I have always put him first in my life because he is my life, the choice for him would be for me to stay at home all day long which would leave me basically doing housework and having daytime tv for company which would drive me mad and make me feel so isolated.
And as said before he is not my carer's in anyway shape or form i look after me and no one else.
It;s hard to explain BB is'nt it, I feel the same way. I feel as if my OH thinks my brain has been affected as well as my body, he treats me like a child sometimes, which annoys me. It comes to a head sometimes and ends in an argument then settles down for a while, then starts all over again. I think he wants me to not do anything at all but to sit and vegetate! Stay with it as long as you can and have a talk about things see how it works out.
Yes we seem to singing from the same song sheet so to speak.
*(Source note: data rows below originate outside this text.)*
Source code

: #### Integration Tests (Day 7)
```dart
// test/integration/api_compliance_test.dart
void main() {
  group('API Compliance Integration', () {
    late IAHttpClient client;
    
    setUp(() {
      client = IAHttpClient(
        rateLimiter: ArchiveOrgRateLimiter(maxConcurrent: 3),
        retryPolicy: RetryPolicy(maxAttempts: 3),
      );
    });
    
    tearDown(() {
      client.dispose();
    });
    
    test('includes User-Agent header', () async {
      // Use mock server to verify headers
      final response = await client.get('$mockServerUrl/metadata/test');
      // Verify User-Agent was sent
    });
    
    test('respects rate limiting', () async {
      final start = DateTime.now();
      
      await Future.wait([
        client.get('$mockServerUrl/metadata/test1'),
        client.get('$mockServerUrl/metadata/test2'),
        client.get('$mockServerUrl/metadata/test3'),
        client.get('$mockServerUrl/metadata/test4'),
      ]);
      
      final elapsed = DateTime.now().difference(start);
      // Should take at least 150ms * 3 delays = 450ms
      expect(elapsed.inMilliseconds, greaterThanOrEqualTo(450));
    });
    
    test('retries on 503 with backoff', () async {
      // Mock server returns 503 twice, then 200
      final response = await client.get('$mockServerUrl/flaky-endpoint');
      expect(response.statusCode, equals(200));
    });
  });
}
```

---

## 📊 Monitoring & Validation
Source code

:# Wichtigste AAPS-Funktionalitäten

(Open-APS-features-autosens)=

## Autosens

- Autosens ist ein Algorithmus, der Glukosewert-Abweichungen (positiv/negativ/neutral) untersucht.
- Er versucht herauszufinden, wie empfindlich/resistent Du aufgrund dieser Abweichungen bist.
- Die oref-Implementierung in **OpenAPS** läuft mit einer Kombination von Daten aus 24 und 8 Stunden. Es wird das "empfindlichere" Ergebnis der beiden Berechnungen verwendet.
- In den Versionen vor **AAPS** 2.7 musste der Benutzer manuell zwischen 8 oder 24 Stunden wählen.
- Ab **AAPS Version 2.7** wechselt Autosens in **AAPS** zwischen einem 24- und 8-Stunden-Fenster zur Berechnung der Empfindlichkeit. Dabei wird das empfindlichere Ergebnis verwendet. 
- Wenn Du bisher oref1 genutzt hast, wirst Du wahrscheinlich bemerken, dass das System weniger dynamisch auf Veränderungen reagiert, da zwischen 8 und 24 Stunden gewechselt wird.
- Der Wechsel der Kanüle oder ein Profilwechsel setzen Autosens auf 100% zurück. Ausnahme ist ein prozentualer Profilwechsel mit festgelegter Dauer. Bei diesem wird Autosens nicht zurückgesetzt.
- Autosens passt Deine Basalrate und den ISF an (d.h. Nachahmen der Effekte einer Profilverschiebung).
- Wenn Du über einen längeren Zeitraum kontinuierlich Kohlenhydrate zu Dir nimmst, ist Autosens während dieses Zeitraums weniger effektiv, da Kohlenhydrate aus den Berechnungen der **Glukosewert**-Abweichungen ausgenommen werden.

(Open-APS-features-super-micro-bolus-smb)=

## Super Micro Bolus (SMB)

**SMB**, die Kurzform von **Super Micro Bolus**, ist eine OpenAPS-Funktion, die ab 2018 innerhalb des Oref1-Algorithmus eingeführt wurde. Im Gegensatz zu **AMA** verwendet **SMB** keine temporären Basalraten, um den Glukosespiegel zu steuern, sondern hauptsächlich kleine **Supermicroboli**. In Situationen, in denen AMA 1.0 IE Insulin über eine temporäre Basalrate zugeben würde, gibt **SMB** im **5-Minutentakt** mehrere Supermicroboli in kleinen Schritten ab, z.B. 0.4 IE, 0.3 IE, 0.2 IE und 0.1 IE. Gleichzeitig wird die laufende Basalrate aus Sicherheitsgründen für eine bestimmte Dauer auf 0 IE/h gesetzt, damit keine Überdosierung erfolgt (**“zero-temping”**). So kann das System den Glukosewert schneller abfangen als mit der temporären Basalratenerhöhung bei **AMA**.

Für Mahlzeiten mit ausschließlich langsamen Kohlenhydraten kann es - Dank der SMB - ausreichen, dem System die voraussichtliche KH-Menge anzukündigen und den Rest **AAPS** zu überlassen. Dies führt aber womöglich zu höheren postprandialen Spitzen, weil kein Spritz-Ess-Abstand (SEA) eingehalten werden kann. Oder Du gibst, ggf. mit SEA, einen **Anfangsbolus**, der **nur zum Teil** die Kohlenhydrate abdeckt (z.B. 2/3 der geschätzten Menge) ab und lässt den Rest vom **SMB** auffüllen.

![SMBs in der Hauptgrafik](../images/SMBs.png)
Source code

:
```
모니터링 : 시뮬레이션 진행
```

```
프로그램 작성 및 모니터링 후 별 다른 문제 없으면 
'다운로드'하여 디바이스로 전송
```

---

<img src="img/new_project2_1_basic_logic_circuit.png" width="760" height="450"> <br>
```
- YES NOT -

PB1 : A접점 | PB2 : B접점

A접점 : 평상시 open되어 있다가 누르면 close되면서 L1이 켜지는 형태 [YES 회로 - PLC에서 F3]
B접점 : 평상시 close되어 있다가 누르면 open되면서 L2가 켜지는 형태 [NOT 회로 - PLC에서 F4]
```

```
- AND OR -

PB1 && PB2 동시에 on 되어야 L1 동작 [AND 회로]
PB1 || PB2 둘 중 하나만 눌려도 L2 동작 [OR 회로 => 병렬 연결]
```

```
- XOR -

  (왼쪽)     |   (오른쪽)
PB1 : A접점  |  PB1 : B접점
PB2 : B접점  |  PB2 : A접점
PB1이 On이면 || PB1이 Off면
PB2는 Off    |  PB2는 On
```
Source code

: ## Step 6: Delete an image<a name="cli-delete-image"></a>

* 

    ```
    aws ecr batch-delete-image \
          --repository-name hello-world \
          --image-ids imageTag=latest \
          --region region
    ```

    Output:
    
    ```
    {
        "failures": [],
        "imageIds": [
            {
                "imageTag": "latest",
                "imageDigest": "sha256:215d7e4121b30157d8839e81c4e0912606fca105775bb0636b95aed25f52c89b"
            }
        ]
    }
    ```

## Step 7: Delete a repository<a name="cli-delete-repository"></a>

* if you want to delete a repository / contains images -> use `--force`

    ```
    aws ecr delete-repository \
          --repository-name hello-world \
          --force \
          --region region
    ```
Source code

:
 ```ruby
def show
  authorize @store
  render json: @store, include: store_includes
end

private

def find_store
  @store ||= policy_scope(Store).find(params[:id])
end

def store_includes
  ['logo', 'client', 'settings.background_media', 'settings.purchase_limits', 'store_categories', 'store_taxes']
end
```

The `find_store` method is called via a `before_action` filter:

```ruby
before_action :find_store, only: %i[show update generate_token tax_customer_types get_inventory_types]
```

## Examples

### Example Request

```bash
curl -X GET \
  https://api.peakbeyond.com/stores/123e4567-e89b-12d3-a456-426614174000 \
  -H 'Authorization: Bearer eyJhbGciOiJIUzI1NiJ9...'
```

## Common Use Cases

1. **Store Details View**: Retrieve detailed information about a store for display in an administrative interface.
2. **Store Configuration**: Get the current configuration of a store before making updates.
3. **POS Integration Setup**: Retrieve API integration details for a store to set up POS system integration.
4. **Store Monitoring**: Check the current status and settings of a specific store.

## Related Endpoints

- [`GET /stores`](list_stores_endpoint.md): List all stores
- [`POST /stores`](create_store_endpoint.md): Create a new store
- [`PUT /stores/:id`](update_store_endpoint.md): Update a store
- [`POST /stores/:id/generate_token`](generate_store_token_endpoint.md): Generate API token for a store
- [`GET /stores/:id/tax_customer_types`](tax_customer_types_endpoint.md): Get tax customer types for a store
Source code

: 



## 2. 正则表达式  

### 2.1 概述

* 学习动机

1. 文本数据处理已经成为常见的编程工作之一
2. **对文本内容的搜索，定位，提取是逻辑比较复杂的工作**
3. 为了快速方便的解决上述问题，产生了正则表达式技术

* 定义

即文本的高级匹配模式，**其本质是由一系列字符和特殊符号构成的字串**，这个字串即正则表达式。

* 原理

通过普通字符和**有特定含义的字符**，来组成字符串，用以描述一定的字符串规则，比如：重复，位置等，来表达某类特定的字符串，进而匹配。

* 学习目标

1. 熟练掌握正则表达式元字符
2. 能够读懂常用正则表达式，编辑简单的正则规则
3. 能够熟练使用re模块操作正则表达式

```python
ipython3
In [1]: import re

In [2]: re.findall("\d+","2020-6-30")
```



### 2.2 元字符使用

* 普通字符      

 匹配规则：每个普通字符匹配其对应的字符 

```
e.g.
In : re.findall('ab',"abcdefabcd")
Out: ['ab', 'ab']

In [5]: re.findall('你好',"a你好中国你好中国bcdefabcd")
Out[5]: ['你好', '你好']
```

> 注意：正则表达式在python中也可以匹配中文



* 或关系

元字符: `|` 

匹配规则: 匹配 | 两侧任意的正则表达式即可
And unless you have been through it yourself nigh on impossible to explain, this is my third marriage and the longest one both my ex husbands were control freaks who thought if a man was talking to me then we must be having an affair.
So i left both of them and when I decide to give someone the get lost heave how I do not turn around and change my mind.
He has two choices man up and grow up or get lost.
Thanks Sheffy xx
BB, after 18 years I still have difficulty accepting OH's diagnosis. I rail against it most days with some out burst or other. I DO know better than my OH does with regards to P as I am the one to research it in terms of medication etc.and to keep up to date with new developments. because he can't as he does not use the forum or the internet.Maybe involve your husband more with this aspect?? It may help both of you.
It seems BB that you are angry with the way that you OH is addressing your P. As a carer, I can identify with that from the other side, BUT, one day, your husband, WILL be your carer, like it or not, just as am right now for my OH. Take care what you wish for.
You say that you have always put him first but you are now putting your involvement with P first over an above him!. How must that make him feel? To just shut the door on him is really giving up, just my opinion which you may not like. I often feel like giving up, as a carer, but I made a promise and I still love my OH as much now as I did when we married,(maybe more so), so I am in it for the long term, whatever the future holds.